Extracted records
===============

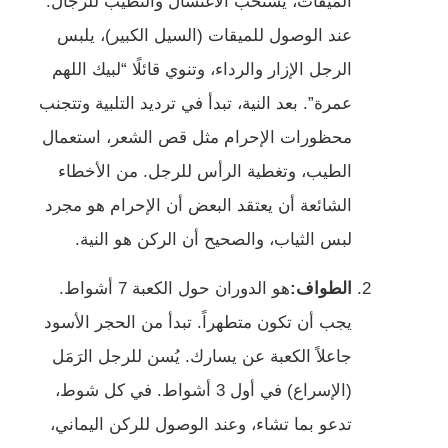
الميقات، يستحب الاغتسال والتطيب للرجال.
عند الوصول للميقات (السيل الكبير)، يلبس
الرجل الإزار والرداء، وتنوي قائلًا “لبيك اللهم
عمرة”. بعد النية، تبدأ في ترديد التلبية وتتجنب
محظورات الإحرام مثل قص الشعر، استعمال
الطيب، وتغطية الرأس للرجل. من الأخطاء
الشائعة أن يعتقد البعض أن الإحرام هو مجرد
لبس الثياب، والصحيح أن الركن هو النية.
الطواف:
هو الدوران حول الكعبة 7 أشواط.
يجب أن تكون متطهراً. تبدأ من الحجر الأسود
جاعلاً الكعبة عن يسارك. يُسن للرجل الرَمَل
(الإسراع) في أول 3 أشواط. في كل شوط،
تدعو بما تشاء، وعند الوصول للركن اليماني،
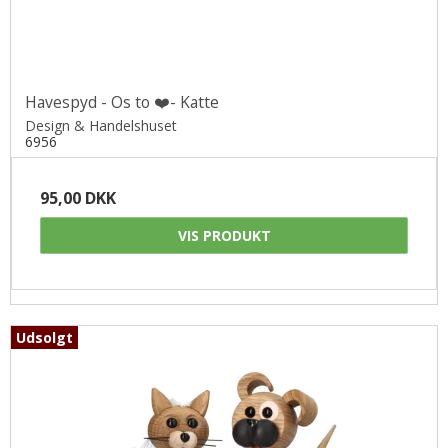
Havespyd - Os to ❤️- Katte
Design & Handelshuset
6956
95,00 DKK
VIS PRODUKT
Udsolgt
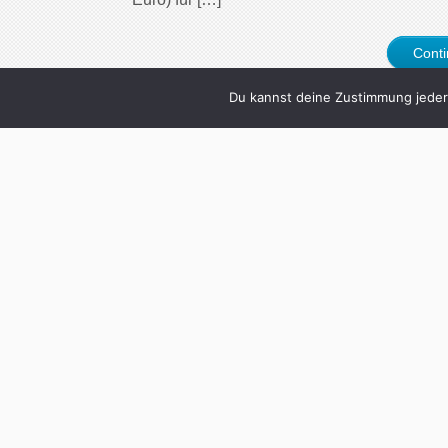
Cont
Du kannst deine Zustimmung jederz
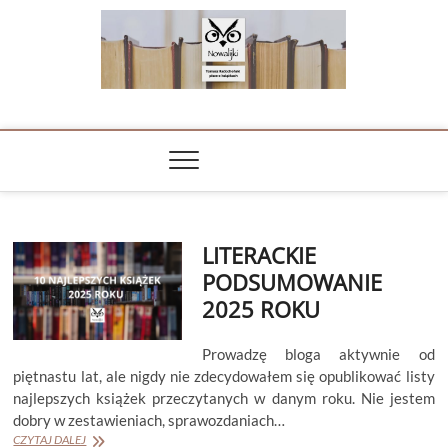
Skip
to
content
NOWALIJKI
TOMASZ RADOCHOŃSKI PISZE O KSIĄŻKACH
LITERACKIE
PODSUMOWANIE
2025 ROKU
Prowadzę bloga aktywnie od
piętnastu lat, ale nigdy nie zdecydowałem się opublikować listy
najlepszych książek przeczytanych w danym roku. Nie jestem
dobry w zestawieniach, sprawozdaniach…
LITERACKIE
CZYTAJ DALEJ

===============

Please find every line in the entries above that contains the word "للرجل" and copy each one, treating uppercase and lowercase as different.

الطيب، وتغطية الرأس للرجل. من الأخطاء
جاعلاً الكعبة عن يسارك. يُسن للرجل الرَمَل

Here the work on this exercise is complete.